How much would a couple hundred thousand 5 gallon buckets cost?

We could have curbside pickup!

I know this is an unpopular opinion but, especially this time of year, I care more about hockey than shit. If someone can present me two bills, one for the arena and one for revamping our sewer system. And show me how one was voted for instead of the other I'm more than willing to listen. I would even accept an intercepted email from a city official saying that they would rather have a new arena instead of a new sewer system paid for in full by the state of Minnesota. Because if Pawlenty offered us one or the other than yes I agree we screwed up big time.

That opinion's not only unpopular, it's worth shit!

What I found odd was that the city council declared the sewer the top priority, but then YP-S says she/they ignored that and considered shit and DECC equal.

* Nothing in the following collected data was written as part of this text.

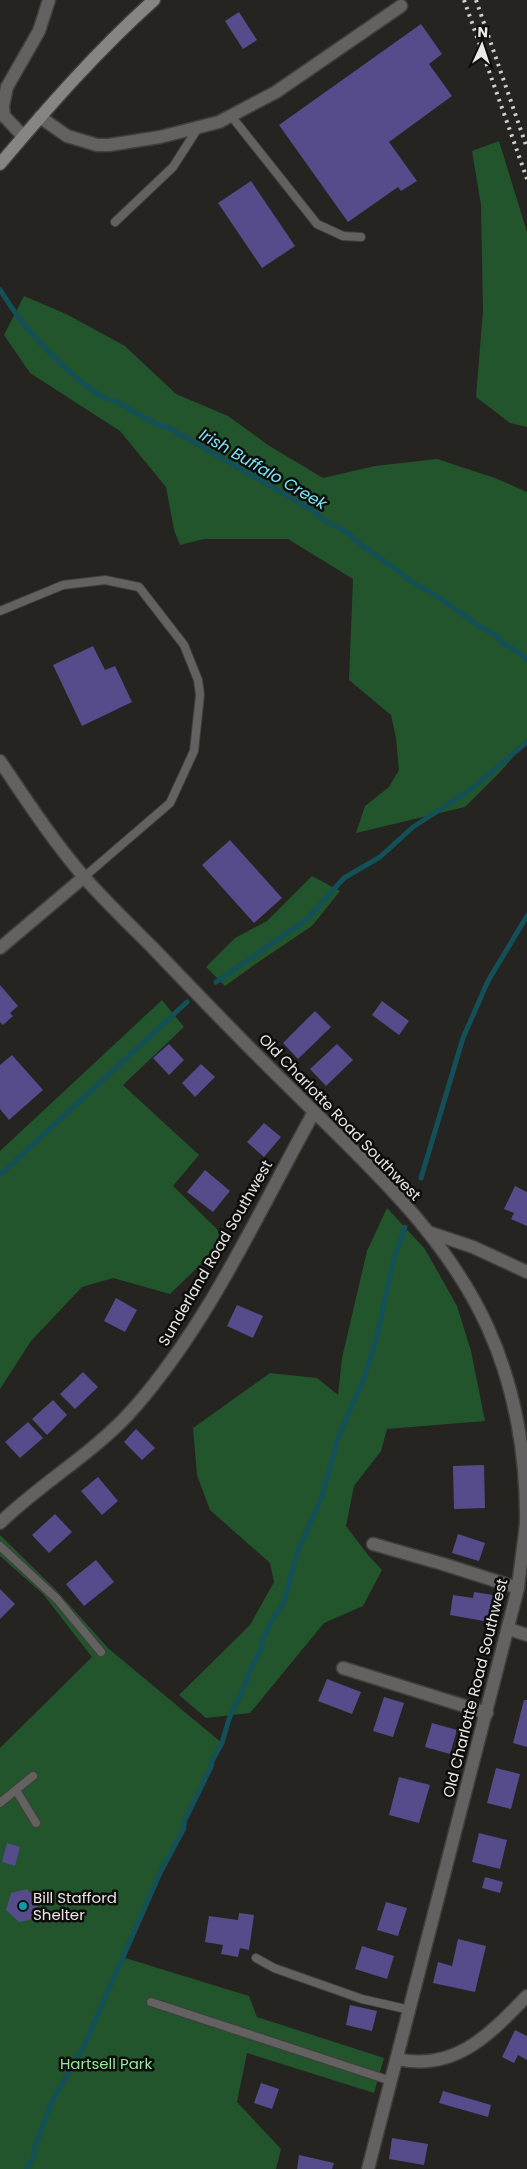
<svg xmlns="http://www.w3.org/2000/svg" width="527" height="2169" font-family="Poppins,sans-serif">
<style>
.green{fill:#22552c}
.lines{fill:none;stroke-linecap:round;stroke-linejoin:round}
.stream{stroke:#135058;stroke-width:5}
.building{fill:#564c8b}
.service-casing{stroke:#403f3c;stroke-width:10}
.minor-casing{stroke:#403f3c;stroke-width:15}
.tertiary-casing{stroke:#403f3c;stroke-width:15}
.secondary-casing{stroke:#403f3c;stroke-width:15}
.service{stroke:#636261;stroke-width:8}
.minor{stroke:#636261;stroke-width:12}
.tertiary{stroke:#636261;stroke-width:12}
.secondary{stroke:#878583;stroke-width:12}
.rail{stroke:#d0d0cd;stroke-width:4;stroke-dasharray:2.5 5;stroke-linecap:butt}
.culture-dot{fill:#0f9aa8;stroke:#0e0d0c;stroke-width:2}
.labels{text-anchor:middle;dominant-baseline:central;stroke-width:5;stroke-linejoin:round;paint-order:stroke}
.street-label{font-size:15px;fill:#e8e8e5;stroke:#0e0d0c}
.poi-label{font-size:15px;fill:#e8e8e5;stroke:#0e0d0c;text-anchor:start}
.park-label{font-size:15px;fill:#93e99f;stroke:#0e0d0c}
.water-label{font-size:16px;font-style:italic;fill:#76e6f7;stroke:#0e0d0c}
</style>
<rect width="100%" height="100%" fill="#252421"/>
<path class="green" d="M 499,141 L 527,232 L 527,427 L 510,423 L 476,397 L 483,311 L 481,205 L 472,151 Z
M 24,296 L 66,314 L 125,346 L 176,394 L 228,416 L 268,445 L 323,478 L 375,466 L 437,459 L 495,478 L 527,492 L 527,741 L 501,771 L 465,807 L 356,833 L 365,806 L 389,787 L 399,770 L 396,738 L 391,715 L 349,680 L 353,579 L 288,539 L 204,539 L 180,545 L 174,530 L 166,487 L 120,431 L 30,373 L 4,335 Z
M 312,876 L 340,891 L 312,926 L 254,965 L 225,986 L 206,967 L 235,938 L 267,921 Z
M 162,1000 L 184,1027 L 123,1085 L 199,1155 L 173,1186 L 227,1239 L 170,1294 L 113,1278 L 82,1287 L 31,1341 L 0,1389 L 0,1151 Z
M 387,1208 L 425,1249 L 457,1306 L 471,1351 L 485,1421 L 387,1429 L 381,1451 L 354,1486 L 346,1526 L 368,1555 L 382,1570 L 363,1606 L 324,1623 L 250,1713 L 206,1718 L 179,1695 L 250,1625 L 274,1582 L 270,1563 L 210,1510 L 197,1475 L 193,1428 L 270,1373 L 317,1378 L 338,1395 L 342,1358 L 367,1251 Z
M 0,1535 L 56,1590 L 109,1649 L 222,1743 L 198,1791 C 197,1805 184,1814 184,1828 L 160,1873 L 122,1957 L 249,1996 L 257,2017 L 384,2058 L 374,2093 L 247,2053 L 237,2102 L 281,2149 L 276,2169 L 0,2169 L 0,1748 L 92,1657 L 43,1594 L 0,1556 Z"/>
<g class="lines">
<path class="stream" d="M 0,290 C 7,300 14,312 22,322 C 36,340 93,400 115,401 L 156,424 L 169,428 L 312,510 L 324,520 L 348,533 L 360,544 L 401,573 L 407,579 L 437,596 L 479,626 L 497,636 L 502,643 L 520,653 L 527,660
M 216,982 L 306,920 L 344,878 L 380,857 L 413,827 L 470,790 L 527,742
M 0,1175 L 187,1002
M 421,1178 L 463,1038 L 488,981 L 527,916
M 27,2169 L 34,2156 L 34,2149 L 52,2101 L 84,2046 L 160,1873 L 184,1828 L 184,1822 L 211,1767 L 212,1761 L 222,1743 L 229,1719 L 246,1683 L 247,1677 L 262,1647 L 262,1641 L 275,1614 L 283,1605 L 298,1550 L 322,1496 L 338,1438 L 364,1378 L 377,1336 L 393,1262 L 405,1227"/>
</g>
<path class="building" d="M 239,12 L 257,40 L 243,49 L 225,21 Z
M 421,24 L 442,54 L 429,64 L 452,96 L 389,142 L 417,181 L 401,191 L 398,187 L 348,222 L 279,125 Z
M 251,181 L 295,246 L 262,268 L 218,203 Z
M 93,646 L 105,670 L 115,666 L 132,702 L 82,726 L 53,665 Z
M 230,840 L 282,898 L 254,923 L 202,865 Z
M 0,985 L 18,1006 L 10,1013 L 13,1016 L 3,1025 L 0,1022 Z
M 382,1001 L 409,1021 L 399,1035 L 372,1015 Z
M 315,1011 L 331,1027 L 298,1059 L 283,1043 Z
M 169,1044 L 184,1060 L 169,1075 L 153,1058 Z
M 337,1044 L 353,1060 L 326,1086 L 310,1069 Z
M 12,1055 L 43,1090 L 9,1120 L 0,1109 L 0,1065 Z
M 201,1064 L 215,1077 L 195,1097 L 182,1083 Z
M 264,1123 L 281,1137 L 264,1157 L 247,1142 Z
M 205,1170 L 230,1191 L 213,1212 L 187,1192 Z
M 515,1186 L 527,1192 L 527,1226 L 511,1219 L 514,1213 L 504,1209 Z
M 116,1298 L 137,1310 L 125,1332 L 104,1321 Z
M 237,1305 L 263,1316 L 253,1338 L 227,1326 Z
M 83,1372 L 98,1387 L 75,1409 L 60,1394 Z
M 53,1400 L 67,1415 L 47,1435 L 32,1419 Z
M 28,1422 L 43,1438 L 20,1458 L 5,1442 Z
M 136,1429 L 155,1448 L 142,1460 L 124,1442 Z
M 484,1465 L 485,1508 L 454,1509 L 453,1466 Z
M 98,1477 L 118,1501 L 102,1515 L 81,1491 Z
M 55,1514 L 72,1532 L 49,1553 L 32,1535 Z
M 458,1534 L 485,1543 L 479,1561 L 452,1553 Z
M 96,1560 L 114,1582 L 84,1606 L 66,1584 Z
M 0,1589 L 15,1604 L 0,1619 Z
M 474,1592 L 493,1595 L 489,1622 L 450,1615 L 453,1595 L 473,1598 Z
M 327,1679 L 361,1692 L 352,1714 L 318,1701 Z
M 384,1697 L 404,1703 L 393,1737 L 373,1731 Z
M 524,1700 L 527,1700 L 527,1747 L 513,1743 Z
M 432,1723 L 457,1730 L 450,1754 L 425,1747 Z
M 496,1768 L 520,1774 L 511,1809 L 487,1803 Z
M 399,1777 L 430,1785 L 419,1823 L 389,1815 Z
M 479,1833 L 507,1840 L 500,1869 L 472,1862 Z
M 7,1843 L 20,1847 L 15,1866 L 2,1862 Z
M 485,1877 L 503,1882 L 500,1893 L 482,1888 Z
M 27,1889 L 39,1902 L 34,1919 L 19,1922 L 6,1910 L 11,1893 Z
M 386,1902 L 407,1908 L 398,1936 L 377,1930 Z
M 239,1913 L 254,1915 L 249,1950 L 240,1948 L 238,1957 L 221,1954 L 223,1945 L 205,1942 L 209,1916 L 238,1920 Z
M 458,1939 L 486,1946 L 475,1992 L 433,1983 L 438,1962 L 452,1966 Z
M 362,1946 L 394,1956 L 387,1979 L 355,1969 Z
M 350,2005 L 377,2011 L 372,2031 L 346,2025 Z
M 515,2030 L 527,2036 L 527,2060 L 518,2055 L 514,2063 L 502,2057 Z
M 261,2083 L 279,2089 L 272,2109 L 254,2103 Z
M 443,2091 L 491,2105 L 488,2117 L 439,2103 Z
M 392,2138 L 428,2144 L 424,2165 L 389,2159 Z
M 299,2155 L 334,2163 L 332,2169 L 297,2169 Z"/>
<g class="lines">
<g class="service-casing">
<path id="service" d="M 232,117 L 317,224 L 343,236 L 361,237
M 115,222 L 173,167 L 198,128
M 0,611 L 63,585 L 105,580 L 139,587 L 184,645 L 198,680 L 200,695 L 194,751 L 170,803 L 84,877
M 0,1546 L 57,1599 L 101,1652
M 16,1790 L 36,1823
M 0,1803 L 33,1776
M 256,1958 L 274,1968 L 362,1999 L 410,2010
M 151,2002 L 391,2081"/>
</g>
<g class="minor-casing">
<path id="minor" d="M 40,117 L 67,136 L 97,145 L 109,145 L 160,137 L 219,122 L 276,92 L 401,6
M 23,136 L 4,116 L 3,106 L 7,87 L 39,31 L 49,0
M 0,948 L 84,877
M 428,1232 L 473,1247 L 527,1272
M 0,1523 C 42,1482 96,1452 135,1407 C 210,1321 259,1211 314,1112
M 373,1544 L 443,1564 L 518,1588
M 509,1629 L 527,1635
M 343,1668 L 487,1713
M 397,2059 C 455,2072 490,2034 527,1996"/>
</g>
<g class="tertiary-casing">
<path id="tertiary" d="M 0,761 C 27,801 53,841 84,877 C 105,901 129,924 152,947 C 195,992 239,1038 284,1082 C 359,1157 444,1230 488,1328 C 515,1387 527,1458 526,1523 C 524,1544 520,1567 518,1588 L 368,2169"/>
</g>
<g class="secondary-casing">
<path id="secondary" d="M 0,164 C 49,106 98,50 154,0"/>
</g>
<use href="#service" class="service"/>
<use href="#minor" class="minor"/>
<use href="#tertiary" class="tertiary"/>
<use href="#secondary" class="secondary"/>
<path class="rail" d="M 464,0 L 527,179
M 476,0 L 527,148"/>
</g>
<circle class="culture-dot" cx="23" cy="1906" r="5"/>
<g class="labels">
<g class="street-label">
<text transform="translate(340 1117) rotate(46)">Old Charlotte Road Southwest</text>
<text transform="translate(215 1253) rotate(-60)">Sunderland Road Southwest</text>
<text transform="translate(475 1688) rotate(-76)">Old Charlotte Road Southwest</text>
</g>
<g class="poi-label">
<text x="33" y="1897">Bill Stafford<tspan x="33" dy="17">Shelter</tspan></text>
</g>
<g class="park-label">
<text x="106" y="2063">Hartsell Park</text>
</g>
<g class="water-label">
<text transform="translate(263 469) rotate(30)">Irish Buffalo Creek</text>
</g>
</g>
<g transform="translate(482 45) rotate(3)" stroke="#0e0d0c" stroke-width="4" paint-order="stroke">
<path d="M0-4L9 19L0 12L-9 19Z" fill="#e8e8e5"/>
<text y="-8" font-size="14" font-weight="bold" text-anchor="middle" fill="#e8e8e5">N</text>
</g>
</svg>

Oh, oh, I have anecdotal evidence as well:
trash service here is priced less than anywhere else I have lived. What is the difference? Here the trash is picked up by a private contractor competing with other private contractors who have an incentive to provide good service at an attractive price.

I ask you what incentive does the Duluth water department have to provide good service?

And I ask you how the price of sewer/water service here in Duluth compares with anywhere else?

And lastly, it is unfair to ask the rest of Minnesota tax payers to clean up our shit. or improve the DECC. or build hockey rinks.